Norwegian explorer Roald Amundsen led the first expedition to reach the geographic South Pole. He and four others arrived at the pole on 14 December 1911, five weeks ahead of a British party led by Robert Falcon Scott as part of the Terra Nova Expedition. He became a national hero, in the first rank of polar explorers, in November 1906. He died of a heart attack in January 1913, aged 83.

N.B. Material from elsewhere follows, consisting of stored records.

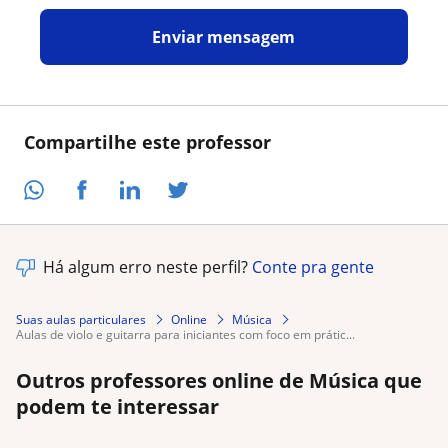
Enviar mensagem
Compartilhe este professor
Há algum erro neste perfil?
Conte pra gente
Suas aulas particulares
Online
Música
aulas de violo e guitarra para iniciantes com foco em prátic...
Outros professores online de Música que
podem te interessar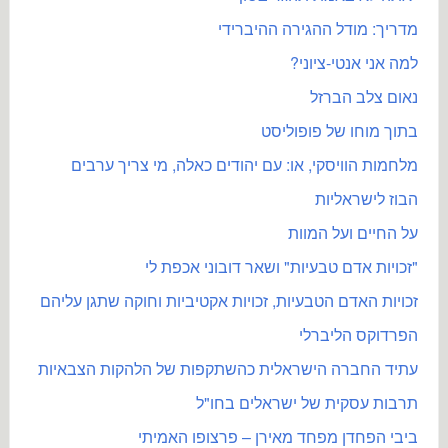
מדריך: מודל ההגירה ההיברידי
למה אני אנטי-ציוני?
נאום צלב הברזל
בתוך מוחו של פופוליסט
מלחמות הוויסקי, או: עם יהודים כאלה, מי צריך ערבים
הבוז לישראליות
על החיים ועל המוות
"זכויות אדם טבעיות" ושאר דובוני אכפת לי
זכויות האדם הטבעיות, זכויות אקטיביות וחוקה שתגן עליהם
הפרדוקס הליברלי
עתיד החברה הישראלית כהשתקפות של הלהקות הצבאיות
תרבות עסקית של ישראלים בחו"ל
ביבי הפחדן מפחד מאירן – פרצופו האמיתי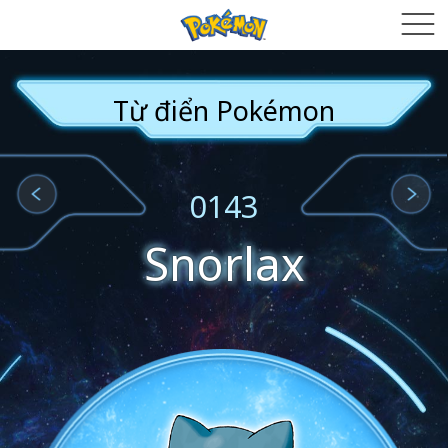
Từ điển Pokémon
0143
Snorlax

About Amundsen’s South Pole expedition in brief

He had a son, Oscar, who is also a well-known author and author-director-turned-restaurant owner. He has also written a number of books on the history of polar exploration, including a biography of Fridtjof Nansen, the first polar explorer to set foot on the South Pole, and the first to set out from the pole to the pole. His son Oscar has also published a book on the life of the Norwegian explorer, The Voyage of Roald Amundsen and his Expedition to the Antarctic, published by the University of Oslo, in 1998. The book is called “The Voyage to the Pole: The Story of the First Polar Expedition by Roald amundsen and Oscar Oscar Gjørnesen” ( published by Routledge, Ltd. and published by Piatkusen, Ltd). The expedition was inspired by the polar exploits of his countryman Fridjof Nansen, who had led the Belgian Antarctic Expedition as mate, aboard Belgica under Adrien de Gerlache. The voyage marked the beginning of what became known as the Heroic Age of Antarctic Exploration, and was rapidly followed by expeditions from the U.K., Sweden, Germany and France. The ship was held fast for almost a year in the Bellinghausen Sea, and had to be towed to safety by pack ice in 1898. It became, involuntarily, first to spend a complete winter in Antarctic waters.